• **TEXTO DO DOCUMENTO**:
%%

A decisão não vincula as decisões por parte dos magistrados de primeiro e segundo graus. O que se vê por parte dessas instâncias, por enquanto, é o movimento contrário, mantendo o entendimento anterior de que o rol da ANS deve ser considerado exemplificativo, ou seja, uma lista contendo somente procedimentos básicos de cobertura obrigatória.

Decisão recente do Tribunal de Justiça de Sergipe, posterior ao julgamento do STJ, obrigou uma operadora de plano de saúde a fornecer tratamento não previsto no rol para uma criança diagnosticada com autismo. “O documento elaborado pela ANS é norma de proteção ao consumidor com o qual se pretende resguardar o mínimo de cobertura aos usuários dos planos privados de assistência de saúde. Não se trata, portanto, de rol taxativo”, escreveu a desembargadora Iolanda Santos Guimarães. O Tribunal de Justiça de São Paulo tem julgado que, em caso de expressa indicação médica, é abusiva a negativa de cobertura e de custeio de tratamento com o argumento de natureza experimental ou por não estar previsto no rol da ANS.

Ainda que a decisão do STJ não obrigue toda a Justiça, há consenso de que o tribunal aplicará o novo entendimento nas ações quando for chamado a decidir. “Os juízes de qualquer instância têm liberdade de decisão, mas é preciso lembrar que uma das funções do STJ é uniformizar a interpretação da lei federal. Isso significa que poderá reformar a decisão das instâncias inferiores, com base no entendimento de que o rol da ANS é taxativo”, disse Paulo Furquim de Azevedo, ex-conselheiro do Cade (Conselho Administrativo de Defesa Econômica) e atualmente professor nos cursos de graduação, mestrado e doutorado do Insper.

%%

• **MATERIAL FORNECIDO**:
%%

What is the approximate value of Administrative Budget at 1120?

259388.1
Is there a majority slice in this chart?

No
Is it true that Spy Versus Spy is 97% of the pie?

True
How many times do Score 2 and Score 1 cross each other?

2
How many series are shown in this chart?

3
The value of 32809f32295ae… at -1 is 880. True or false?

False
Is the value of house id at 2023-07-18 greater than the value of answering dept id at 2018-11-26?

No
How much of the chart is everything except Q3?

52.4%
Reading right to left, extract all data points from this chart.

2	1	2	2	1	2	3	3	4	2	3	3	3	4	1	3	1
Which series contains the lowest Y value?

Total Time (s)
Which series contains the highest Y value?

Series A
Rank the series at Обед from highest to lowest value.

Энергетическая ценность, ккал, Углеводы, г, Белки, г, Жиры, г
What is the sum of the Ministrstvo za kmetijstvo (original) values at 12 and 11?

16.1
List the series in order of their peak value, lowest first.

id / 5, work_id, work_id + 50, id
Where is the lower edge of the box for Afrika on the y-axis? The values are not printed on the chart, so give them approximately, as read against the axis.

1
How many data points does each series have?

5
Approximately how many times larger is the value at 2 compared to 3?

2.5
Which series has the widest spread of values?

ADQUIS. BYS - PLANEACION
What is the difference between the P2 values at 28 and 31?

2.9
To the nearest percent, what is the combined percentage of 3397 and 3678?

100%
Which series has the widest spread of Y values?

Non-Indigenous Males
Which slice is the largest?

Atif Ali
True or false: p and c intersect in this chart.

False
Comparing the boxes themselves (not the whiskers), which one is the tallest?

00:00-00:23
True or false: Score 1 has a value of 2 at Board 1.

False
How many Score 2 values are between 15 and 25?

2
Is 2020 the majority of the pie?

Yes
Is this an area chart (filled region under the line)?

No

%%

• **APLIQUE A LEITURA**:
(1) Segundo o texto sobre o rol da ANS, qual tribunal obrigou uma operadora de plano de saúde a fornecer a uma criança com autismo um tratamento não previsto no rol?
(2) Retome o texto sobre o rol da ANS logo após a última frase.

• **RESPOSTAS POR ITEM**:
(1) O Tribunal de Justiça de Sergipe.

(2)
Professor Paulo Furquim de Azevedo
Professor Paulo Furquim de Azevedo (Foto: Divulgação/Insper)

 

Em sua visão, a decisão do STJ foi uma das mais importantes dos últimos tempos porque vai reduzir a judicialização em casos que não deveriam nem mesmo chegar à Justiça. “O padrão típico de decisão judicial em demandas que solicitam tratamentos não contemplados no rol da ANS é baseado unicamente no pedido médico. Os órgãos técnicos, capazes de fazer uma avaliação de custo-eficácia dos tratamentos, são citados em menos de 1% das decisões, sendo estas favoráveis ao demandante em cerca de 90% dos casos. Assim, decisões tomadas individualmente subvertem a política de saúde, expressa no rol, que traduz uma decisão coletiva da sociedade”, afirmou. “O STJ definiu parâmetros para atuação dos juízes nesses casos. Ao fazer isso, o acórdão traz segurança jurídica para os contratos de plano de saúde, com implicações positivas para os preços e oferta de planos de saúde.”

Efeito econômico de segunda ordem

Furquim disse que é preciso olhar para o chamado “efeito econômico de segunda ordem”, considerando não apenas os efeitos diretos de uma decisão. Embora determinada decisão possa parecer positiva para os consumidores, como seria o caso se fosse mantido o rol exemplificativo da ANS, a realidade não é essa, conforme demonstram os efeitos econômicos de segunda ordem.

“Uma pessoa que aciona o Judiciário para conseguir tratamento muito caro não previsto no rol da ANS, em substituição a uma alternativa terapêutica de melhor relação de custo-eficácia, prejudicará todos os consumidores do plano de saúde. Isso porque, no ano seguinte, o preço dos planos será reajustado de acordo com os sinistros registrados, e a judicialização tem enorme peso nessa conta. Esse é o efeito econômico de segunda ordem: todos os consumidores vão arcar com o reajuste maior impactado pela judicialização, que tem como característica beneficiar apenas alguns poucos”, exemplificou.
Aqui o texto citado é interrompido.